TASK STATEMENT: Filter the entries below, keeping every line that has the word "margin".
START SUPPLIED MATERIAL
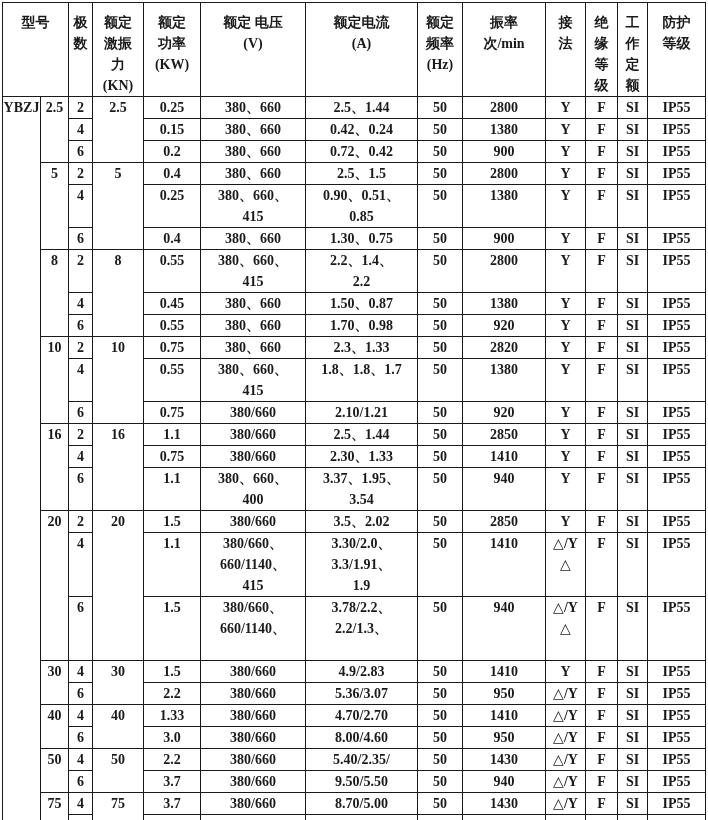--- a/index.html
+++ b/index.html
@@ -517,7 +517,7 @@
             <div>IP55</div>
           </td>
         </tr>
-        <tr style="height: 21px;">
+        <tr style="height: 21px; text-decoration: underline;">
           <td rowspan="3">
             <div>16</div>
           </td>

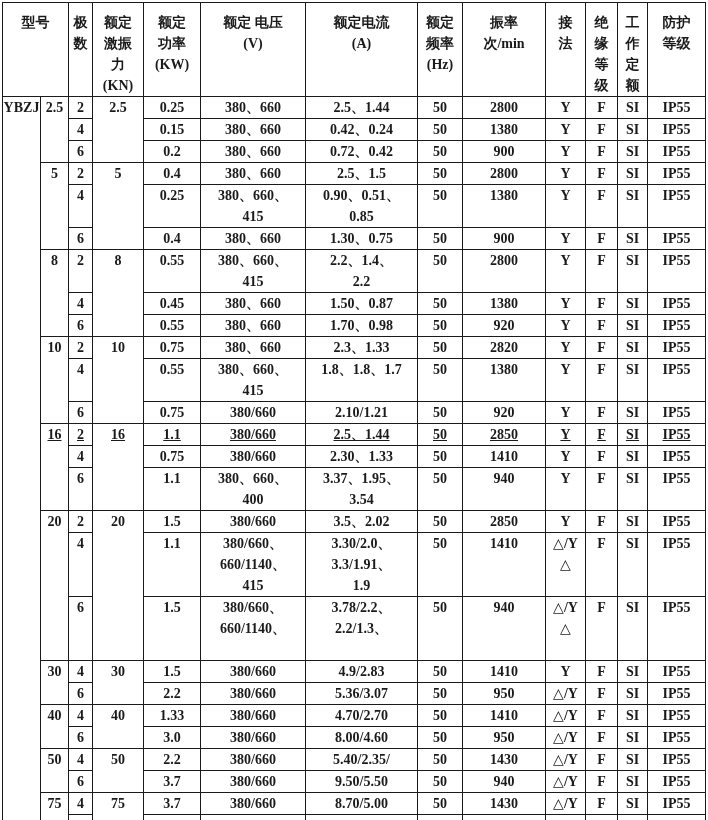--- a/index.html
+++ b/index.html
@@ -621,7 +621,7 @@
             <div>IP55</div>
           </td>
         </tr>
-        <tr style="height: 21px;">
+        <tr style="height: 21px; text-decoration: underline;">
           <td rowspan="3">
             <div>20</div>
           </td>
END SUPPLIED MATERIAL
START SUPPLIED MATERIAL
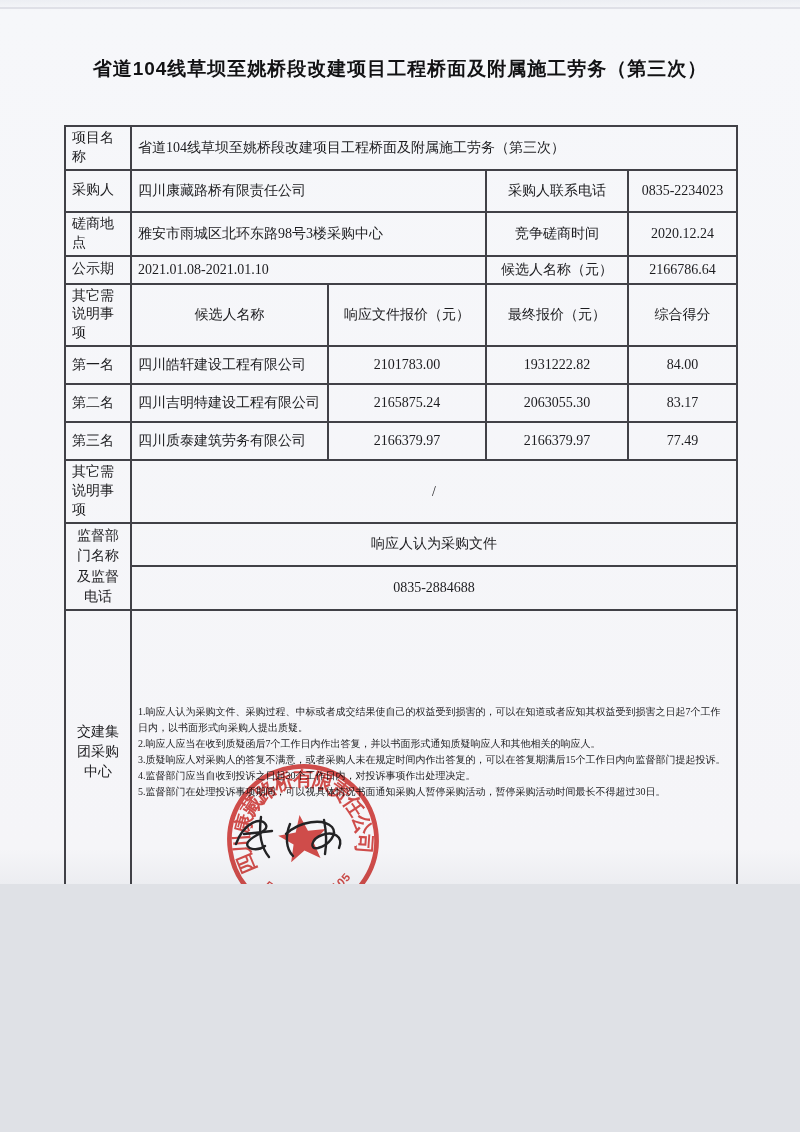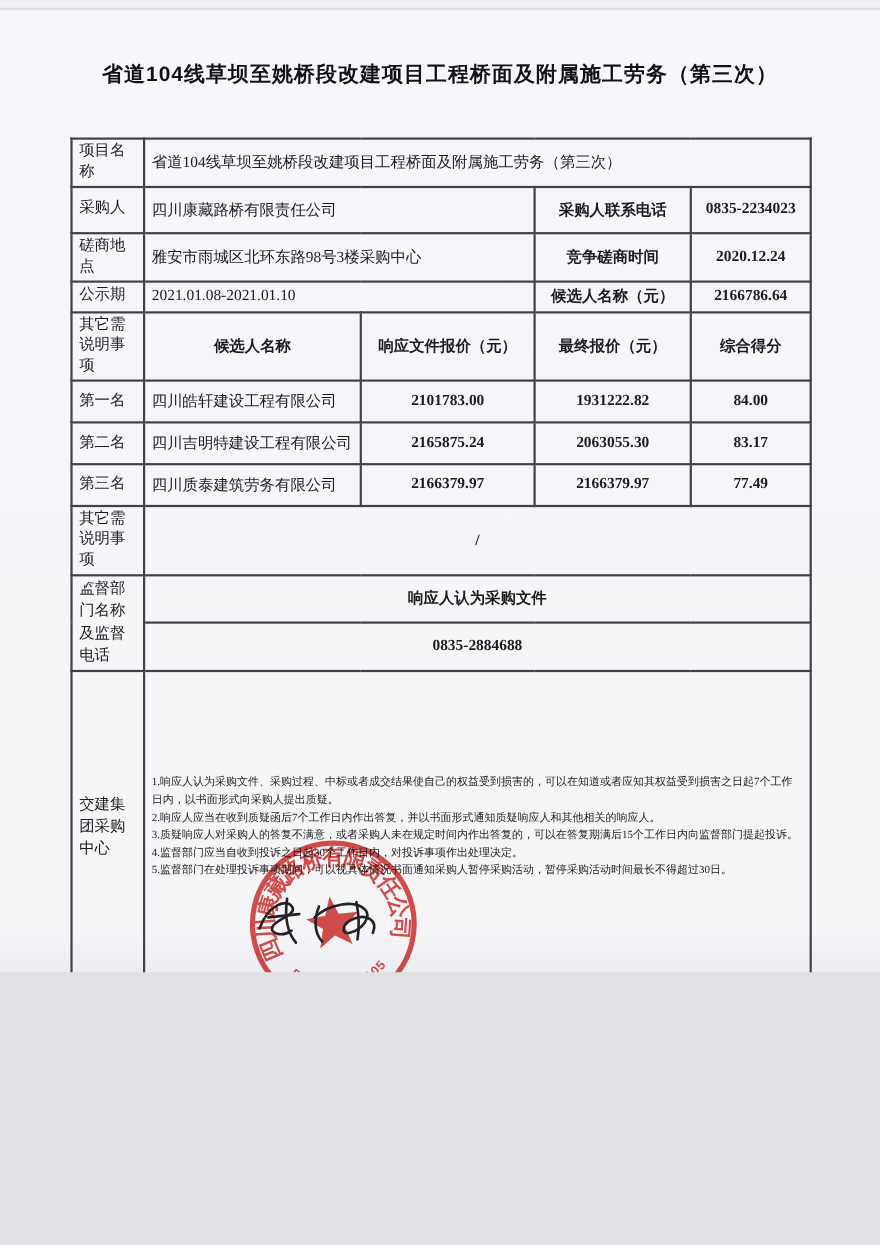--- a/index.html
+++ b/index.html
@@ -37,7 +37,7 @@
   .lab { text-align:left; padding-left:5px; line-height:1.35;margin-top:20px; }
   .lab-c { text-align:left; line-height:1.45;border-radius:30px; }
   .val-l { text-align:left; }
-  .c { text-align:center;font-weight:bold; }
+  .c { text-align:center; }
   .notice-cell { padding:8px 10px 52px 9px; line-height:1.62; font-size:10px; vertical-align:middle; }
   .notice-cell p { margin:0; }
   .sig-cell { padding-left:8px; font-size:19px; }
END SUPPLIED MATERIAL
SOLVED EXERCISE:
   .lab { text-align:left; padding-left:5px; line-height:1.35;margin-top:20px; }
   .notice-cell p { margin:0; }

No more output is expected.